In 2018, the New Jersey Supreme Court ruled that Morris County’s practice of providing historic preservation grants to churches was in violation of the New Jersey Constitution, overturning a lower court ruling. That’s when Morris County implemented a policy change that excluded churches from participating in the program.

However, since the 2018 ruling, the U.S. Supreme Court has clarified that the federal Constitution forbids excluding religious institutions from public funding programs solely due to their religious nature or activities, First Liberty said.

State and local governments offering public benefits, such as historic preservation grants, cannot discriminate against an applicant solely because they operate as a house of worship, the group said, explaining that the grants’ primary purpose is to promote and support historic preservation, which ultimately benefits the entire community.

Although the U.S. Supreme Court declined to hear the case in 2019, Justice Brett Kavanaugh, supported by Justices Samuel Alito and Neil Gorsuch, dissented from the denial of certiorari, stating that New Jersey’s law appeared to violate the U.S. Constitution. They argued that excluding religious organizations from a general historic preservation grants program is “pure discrimination against religion.”

In 2017, the U.S. Supreme Court ruled in Trinity Lutheran Church v. Comer that a Missouri church should not be prohibited from benefiting from a secular aid program solely because it is a church.

The highest court in the nation concluded that Trinity Lutheran Church of Columbia should not be banned from a state program meant to help repair their daycare playground, reversing a lower court decision.

"... The exclusion of Trinity Lutheran from a public benefit for which it is otherwise qualified, solely because it is a church, is odious to our Constitution all the same, and cannot stand,” wrote Chief Justice Roberts.

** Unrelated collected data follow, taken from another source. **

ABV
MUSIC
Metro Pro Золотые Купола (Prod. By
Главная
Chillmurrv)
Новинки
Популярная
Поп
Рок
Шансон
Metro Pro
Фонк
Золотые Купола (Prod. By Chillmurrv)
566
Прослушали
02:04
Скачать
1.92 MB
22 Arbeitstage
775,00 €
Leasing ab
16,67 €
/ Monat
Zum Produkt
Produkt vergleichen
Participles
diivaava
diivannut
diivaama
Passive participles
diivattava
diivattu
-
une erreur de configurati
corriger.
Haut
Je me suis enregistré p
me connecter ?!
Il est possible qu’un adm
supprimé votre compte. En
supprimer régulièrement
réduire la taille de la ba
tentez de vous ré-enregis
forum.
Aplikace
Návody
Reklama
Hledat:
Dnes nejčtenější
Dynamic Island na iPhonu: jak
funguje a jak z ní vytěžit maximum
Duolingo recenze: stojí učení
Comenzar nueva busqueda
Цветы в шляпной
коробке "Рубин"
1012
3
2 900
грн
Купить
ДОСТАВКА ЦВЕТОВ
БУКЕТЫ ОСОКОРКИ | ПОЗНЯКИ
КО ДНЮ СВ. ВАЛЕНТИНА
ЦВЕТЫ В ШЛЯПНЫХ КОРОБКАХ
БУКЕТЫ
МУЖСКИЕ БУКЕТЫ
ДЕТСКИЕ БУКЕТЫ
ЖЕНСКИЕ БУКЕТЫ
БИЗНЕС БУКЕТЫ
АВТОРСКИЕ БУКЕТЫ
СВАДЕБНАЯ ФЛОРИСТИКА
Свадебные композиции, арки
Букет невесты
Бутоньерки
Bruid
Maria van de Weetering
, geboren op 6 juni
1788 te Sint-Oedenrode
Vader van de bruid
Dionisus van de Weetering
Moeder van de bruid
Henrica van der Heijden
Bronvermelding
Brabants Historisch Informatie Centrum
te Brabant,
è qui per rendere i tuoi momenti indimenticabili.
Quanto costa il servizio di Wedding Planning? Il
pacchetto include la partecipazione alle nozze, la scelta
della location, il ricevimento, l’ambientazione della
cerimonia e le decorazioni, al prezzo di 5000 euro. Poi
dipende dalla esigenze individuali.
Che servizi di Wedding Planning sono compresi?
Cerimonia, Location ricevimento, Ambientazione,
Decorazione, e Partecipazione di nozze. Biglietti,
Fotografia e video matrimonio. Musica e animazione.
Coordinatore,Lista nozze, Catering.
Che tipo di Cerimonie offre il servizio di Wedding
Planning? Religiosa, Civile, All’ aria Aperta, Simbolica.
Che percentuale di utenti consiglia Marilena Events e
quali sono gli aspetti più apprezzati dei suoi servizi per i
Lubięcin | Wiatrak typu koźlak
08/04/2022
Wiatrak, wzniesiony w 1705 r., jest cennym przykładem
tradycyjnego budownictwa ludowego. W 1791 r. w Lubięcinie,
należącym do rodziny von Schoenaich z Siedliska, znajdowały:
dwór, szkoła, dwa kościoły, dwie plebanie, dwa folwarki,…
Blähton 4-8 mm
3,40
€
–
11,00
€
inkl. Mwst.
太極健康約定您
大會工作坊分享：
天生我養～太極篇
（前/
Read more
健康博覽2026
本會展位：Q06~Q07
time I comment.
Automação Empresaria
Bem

Last month, a group of Jewish parents sued California over a state law that prohibits religious schools from being eligible to receive special education funds meant to help children with disabilities.

The legal filing alleged that the defendants violated the First Amendment’s Free Exercise Clause and the 14th Amendment’s Equal Protection Clause by refusing to provide funds for parents to send their children with special needs to Orthodox Jewish schools.

The California Education Code requires that schools that receive federal Individuals with Disabilities Education Act funding be “nonsectarian.”

“Defendants have not waived and will not waive the ‘nonsectarian’ requirement necessary for private religious schools to access otherwise generally available public funding,” read the complaint.